Speaking to Seatrade Maritime News on the sidelines of the Marintec China Senior Maritime Forum Conference, Drewry Maritime Research director Navin Kumar said: “The Panama Canal or any other trading route doesn’t have anything to do with the demand. It’s more about the cost.”
Kumar cited figures showing that the gas trades have been the sector most affected by the expansion of the canal. He showed that on the key US-Asia trade the next best alternative route would cost about 1.5 times more than to transport through the Panama Canal.
This has shown up in the operational figures as well, with transits of LPG carriers spiking from 449 in 2016 to 876 in 2017 year-to-September, while the corresponding numbers for LNG carrier transits were 17 and 163 respectively.
“What this tells us is the expansion of the Panama Canal has allowed VLGCs and the almost all LNG carriers to pass through the new locks and that is the reason for the significant rise in the number of transits and we’ll see even higher numbers from 2018 onwards because that’s when most of the LNG contracts from the US will come into play,” Kumar added.
In terms of the impact on the market, Kumar produced figures to show that based on contracted volumes of LNG, the expanded canal has reduced shipping demand by 34% because fewer vessels are needed due to shorter voyages.

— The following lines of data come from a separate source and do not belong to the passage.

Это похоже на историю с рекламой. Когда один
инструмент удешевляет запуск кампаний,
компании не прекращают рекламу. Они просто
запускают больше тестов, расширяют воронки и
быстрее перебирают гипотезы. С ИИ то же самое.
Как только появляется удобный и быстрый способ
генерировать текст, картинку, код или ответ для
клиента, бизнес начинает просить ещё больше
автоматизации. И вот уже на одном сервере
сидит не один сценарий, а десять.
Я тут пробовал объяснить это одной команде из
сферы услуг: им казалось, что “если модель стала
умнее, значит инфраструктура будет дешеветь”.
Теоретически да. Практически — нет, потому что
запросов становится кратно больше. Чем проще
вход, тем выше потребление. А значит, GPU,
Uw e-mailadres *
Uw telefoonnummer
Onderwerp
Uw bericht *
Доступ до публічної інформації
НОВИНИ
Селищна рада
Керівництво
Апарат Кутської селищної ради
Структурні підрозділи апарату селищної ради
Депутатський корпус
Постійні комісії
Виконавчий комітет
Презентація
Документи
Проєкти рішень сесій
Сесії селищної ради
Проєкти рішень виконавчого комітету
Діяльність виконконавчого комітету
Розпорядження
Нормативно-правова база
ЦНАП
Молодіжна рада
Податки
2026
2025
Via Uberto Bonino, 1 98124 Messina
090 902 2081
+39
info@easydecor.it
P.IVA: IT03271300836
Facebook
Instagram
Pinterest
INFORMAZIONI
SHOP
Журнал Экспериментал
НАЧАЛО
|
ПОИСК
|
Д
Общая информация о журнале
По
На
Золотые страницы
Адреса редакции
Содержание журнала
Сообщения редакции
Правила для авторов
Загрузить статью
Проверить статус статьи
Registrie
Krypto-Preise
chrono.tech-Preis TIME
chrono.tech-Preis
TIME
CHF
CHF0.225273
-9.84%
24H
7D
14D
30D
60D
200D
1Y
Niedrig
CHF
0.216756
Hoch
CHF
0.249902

However whether this will have an ultimate impact on shipping demand will depend on the cost of the cleaner burning fuel. “Transportation is really a very marginal cost in the overall supply chain of LNG,” Kumar elaborated, adding that if the gains from using the shorter route are marginal it can spur the trade.
“Demand for LNG will still come down to its price as well as the price of competing fuels,” he pointed out. And as a result the impact of the expanded canal on the LNG shipping market is limited.